Another strength of Azul is that it can be played at effectively two speeds. It can be played at a more relaxed level with each player more or less selecting tiles for their own purposes and not worrying too much about the opposition. When playing like this all of the players feel like they are making good moves and accomplishing things as they complete rows and add tiles to their Wall. For the conflict averse, Azul can be a winner.

But Azul can be played at a higher level as well, allowing those that think their way through games to get better with experience. Playing more competitively requires a careful consideration of what tiles the opposition are looking for and the current state of their holding area rows. There is something quite satisfying about making plays that result in other players being forced to take more tiles than they really wanted or being left short of what they really needed. I'm not suggesting that Azul reaches any Chess like level, or even Hive for that matter, because this is not a perfect information game. You won't ever find yourself disliking the game because of a disparity in skill level. But it can and will reward the shrewd player more often than not.

If abstract games are not your thing I would encourage you to give Azul a try. The beauty here is that it is pretty difficult to screw other players over on a regular basis if they are paying attention. So what results is a game where positive outcomes outweigh the negative ones. It helps make the game feel inclusive and that will appeal to many a game player.

That is probably the biggest difference between Santorini (which I covered last year) or Hive and Azul. As much as I love Santorini, players can get that 'argh...I didn't see that move!' feeling. In Azul the players don't tend to mind the result at the end of the play, it's quite the relaxed gaming experience.

Another positive with Azul is that the margins for victory tend to be pretty tight (between the leading players at least) and the scoring system is such that the players are not quite sure who will come out on top in the final analysis. This helps all players to feel like they are in with a shot right to the end and it might only take 3-4 negative points to deny someone else the win and see you slip ahead. That's a pretty good positive for any game and it means that Azul can reward clever players without making anyone feel like they have been hammered mercilessly all game long.

◆ **Tasks**
**1.** Reproduce word for word the part of the Azul review starting at "But Azul can" and ending at "often than not.".
**2.** Summarize the Azul review in two sentences.
**3.** According to the Azul review, how many negative points might it take to deny someone else the win?
Please work only from the Azul review.

◆ **Stored records**
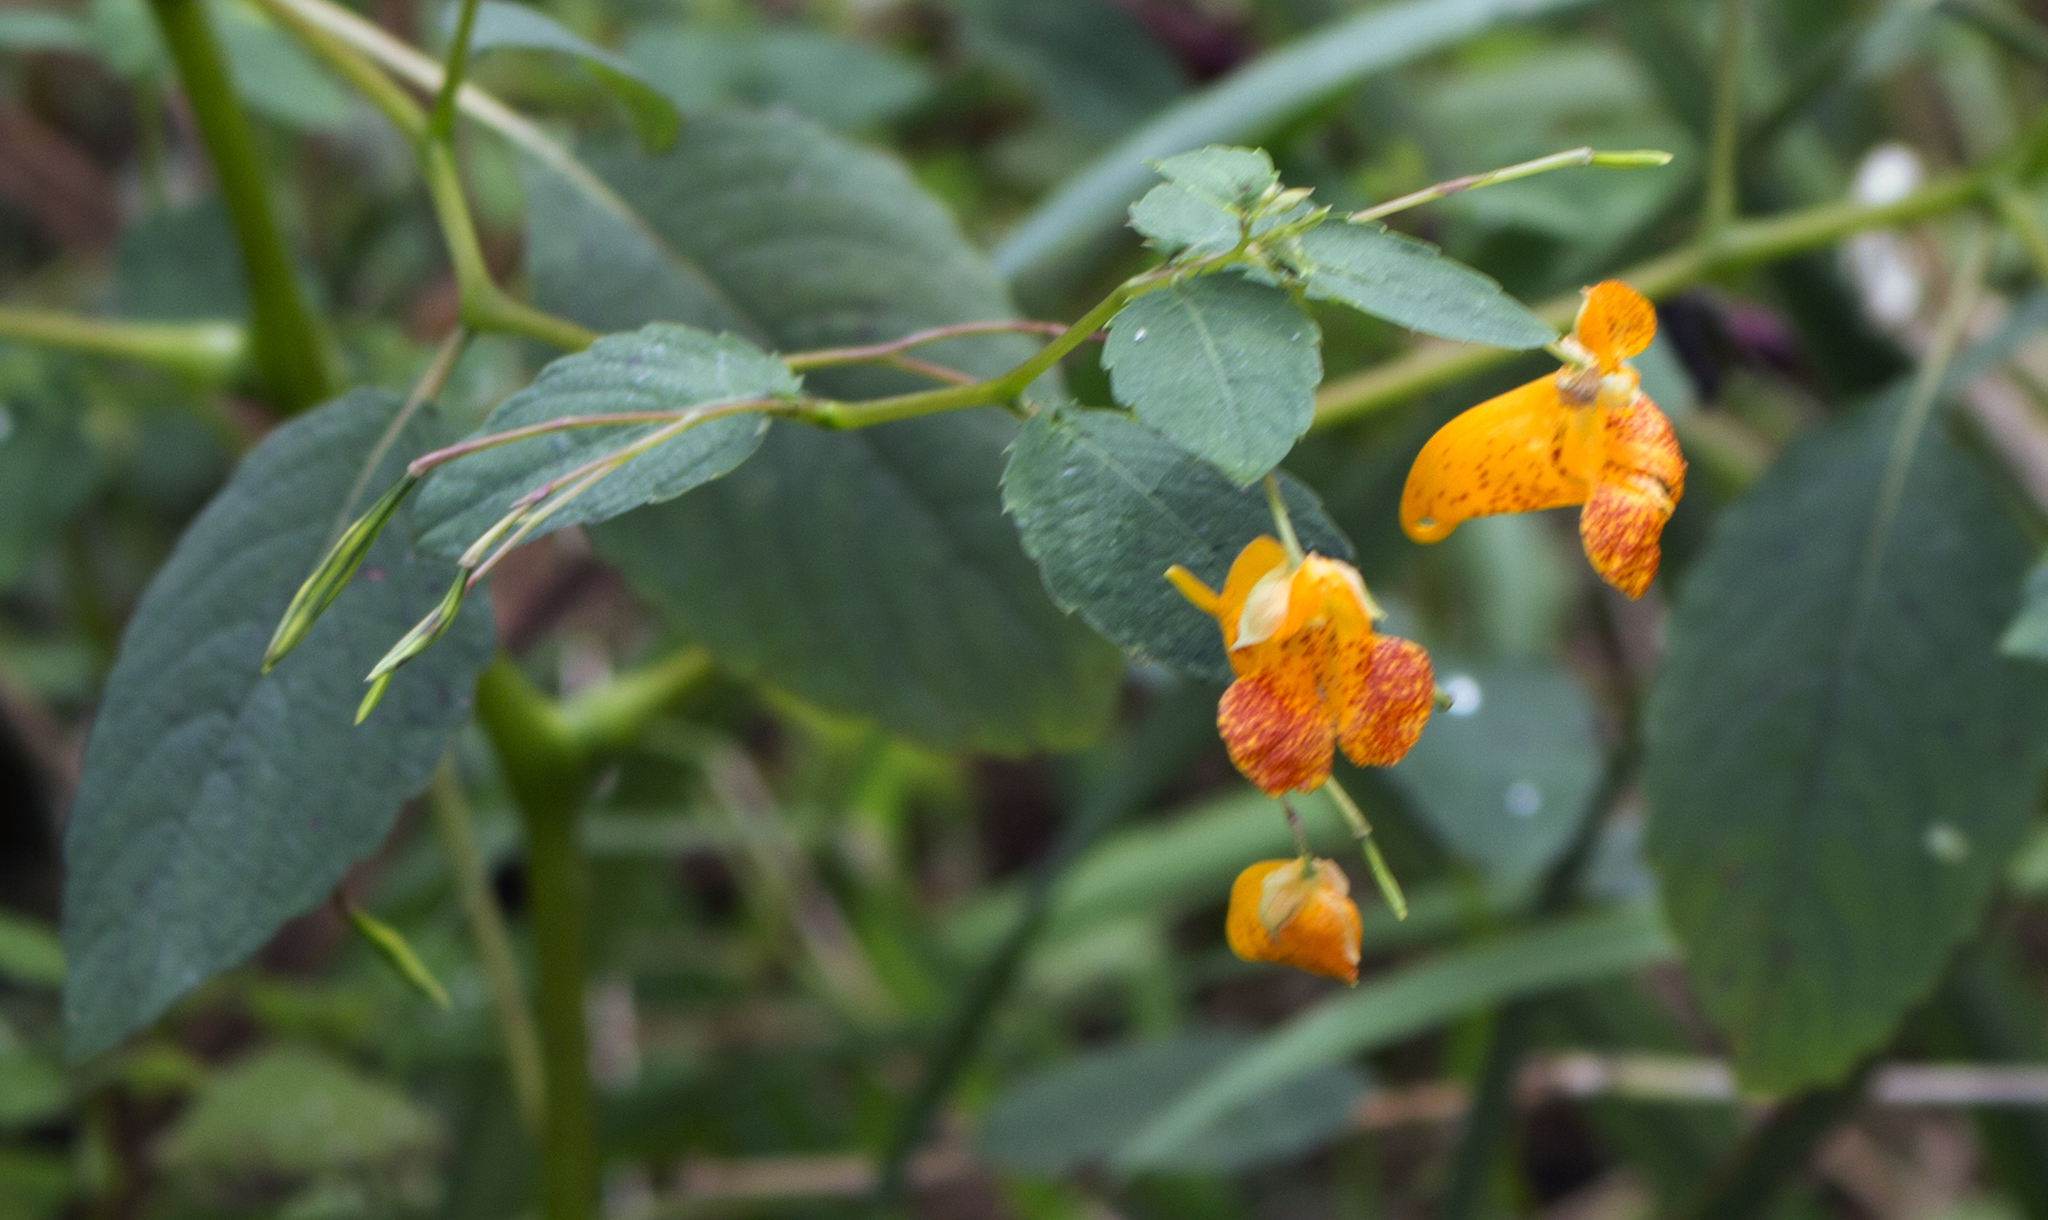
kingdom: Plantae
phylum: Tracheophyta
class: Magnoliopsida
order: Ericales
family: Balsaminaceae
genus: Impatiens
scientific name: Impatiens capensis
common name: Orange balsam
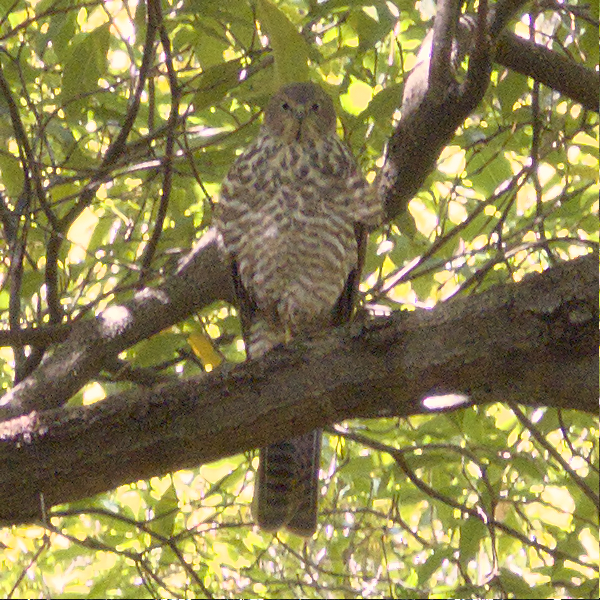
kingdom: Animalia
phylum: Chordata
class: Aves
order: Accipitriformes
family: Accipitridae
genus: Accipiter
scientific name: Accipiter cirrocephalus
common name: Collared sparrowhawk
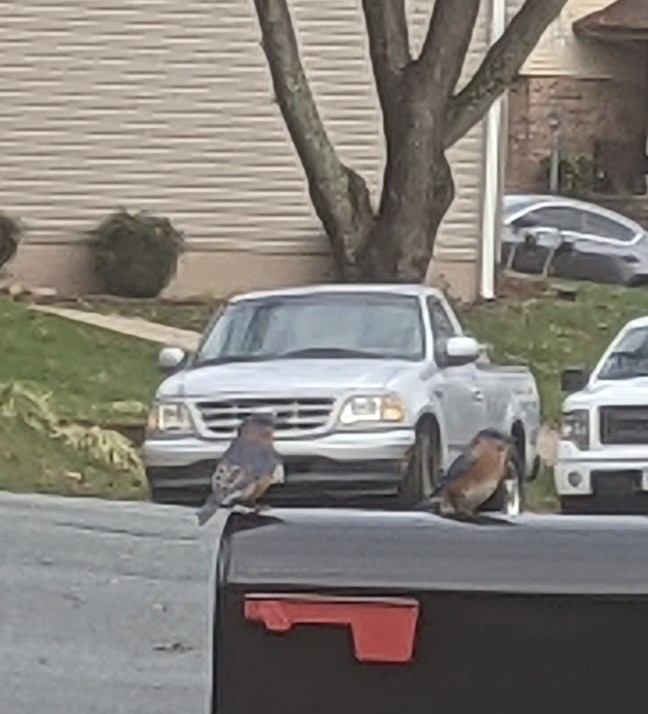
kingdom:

◆ **Results of the exercise**
**1.**
But Azul can be played at a higher level as well, allowing those that think their way through games to get better with experience. Playing more competitively requires a careful consideration of what tiles the opposition are looking for and the current state of their holding area rows. There is something quite satisfying about making plays that result in other players being forced to take more tiles than they really wanted or being left short of what they really needed. I'm not suggesting that Azul reaches any Chess like level, or even Hive for that matter, because this is not a perfect information game. You won't ever find yourself disliking the game because of a disparity in skill level. But it can and will reward the shrewd player more often than not.

**2.** Azul can be played at two speeds: a relaxed level where players mostly select tiles for their own purposes, and a more competitive level that rewards the shrewd player. Because positive outcomes outweigh negative ones and the margins for victory tend to be tight, the game feels inclusive and players feel they have a shot right to the end.

**3.** Only 3-4 negative points.